[Chart understanding data]

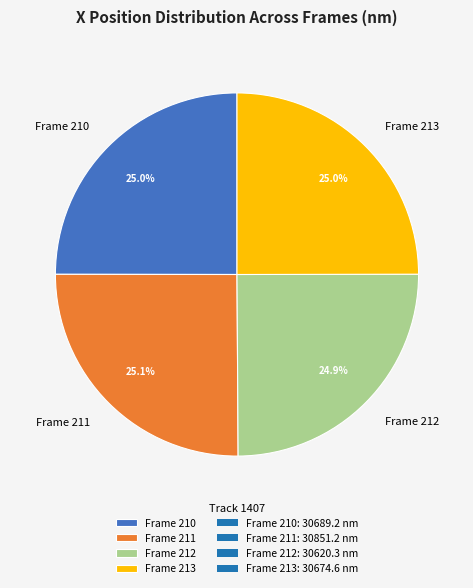

How many segments does this pie chart have?

4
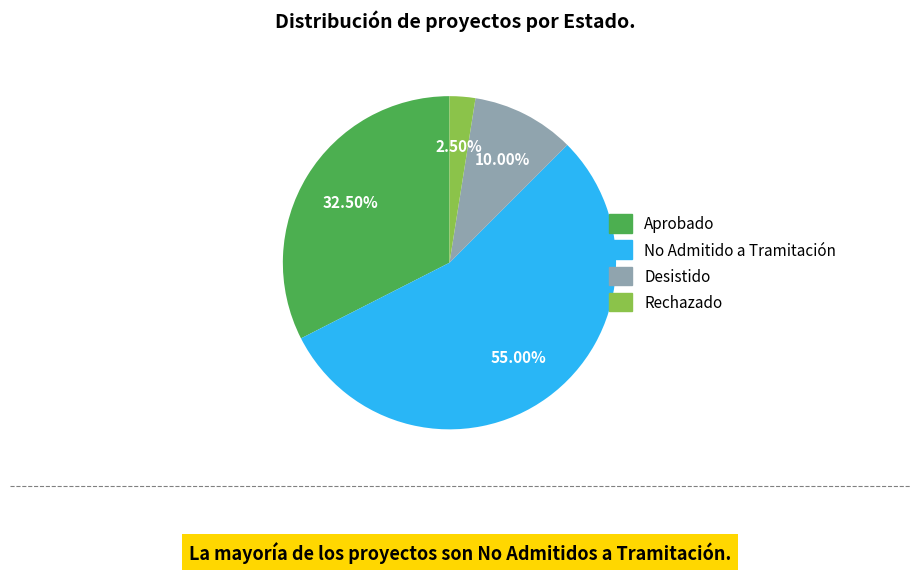

Is the sum of Desistido and Rechazado greater than half?

No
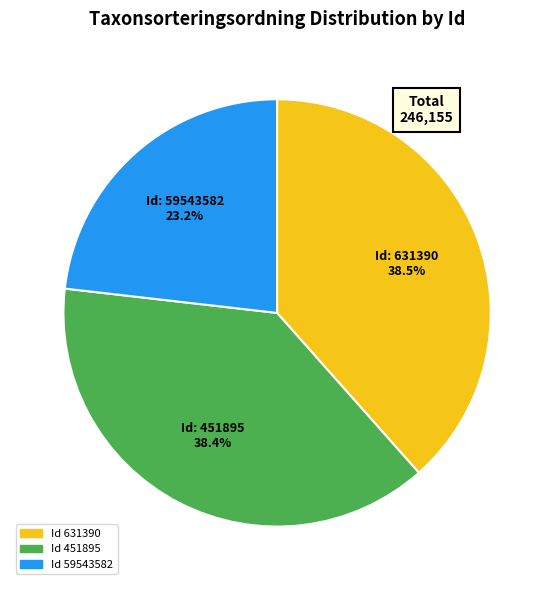

Is there any slice that represents more than half of the pie?

No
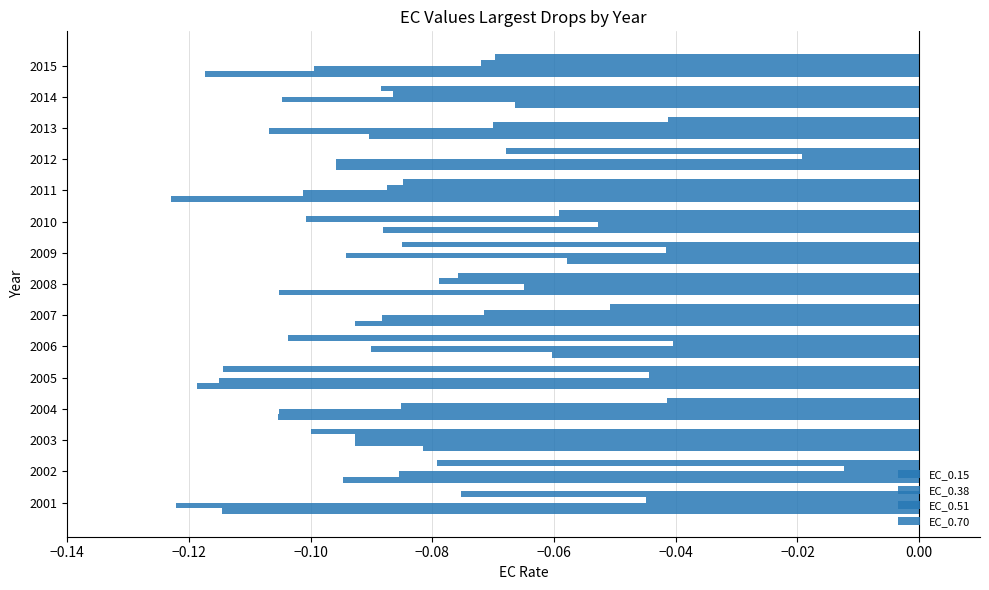

Count the number of data series in this chart.

4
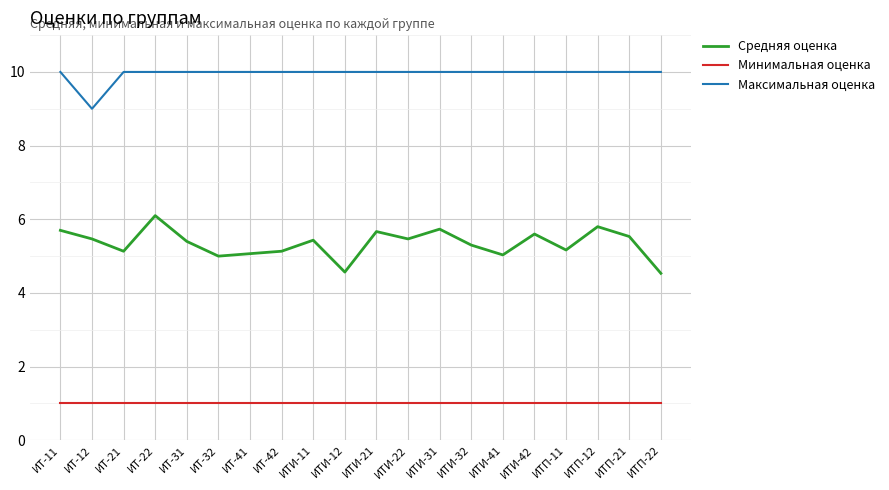

Count the Максимальная оценка values in the range 10 to 11.

19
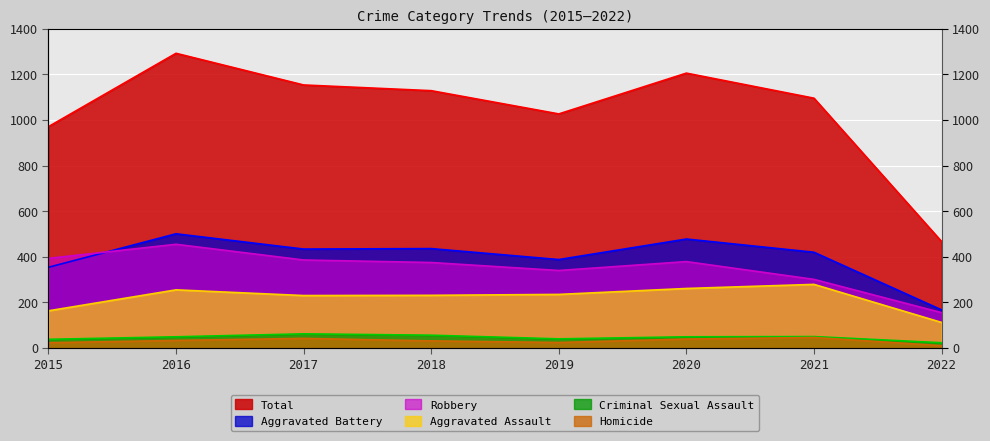

Between 2017 and 2016, which is larger?

2016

# Exercise:
Quote the data from the line holding "Count the number" through the end, inclusive, leaving out the pictures.

# Task response:
Count the number of data series in this chart.

4

Count the Максимальная оценка values in the range 10 to 11.

19

Between 2017 and 2016, which is larger?

2016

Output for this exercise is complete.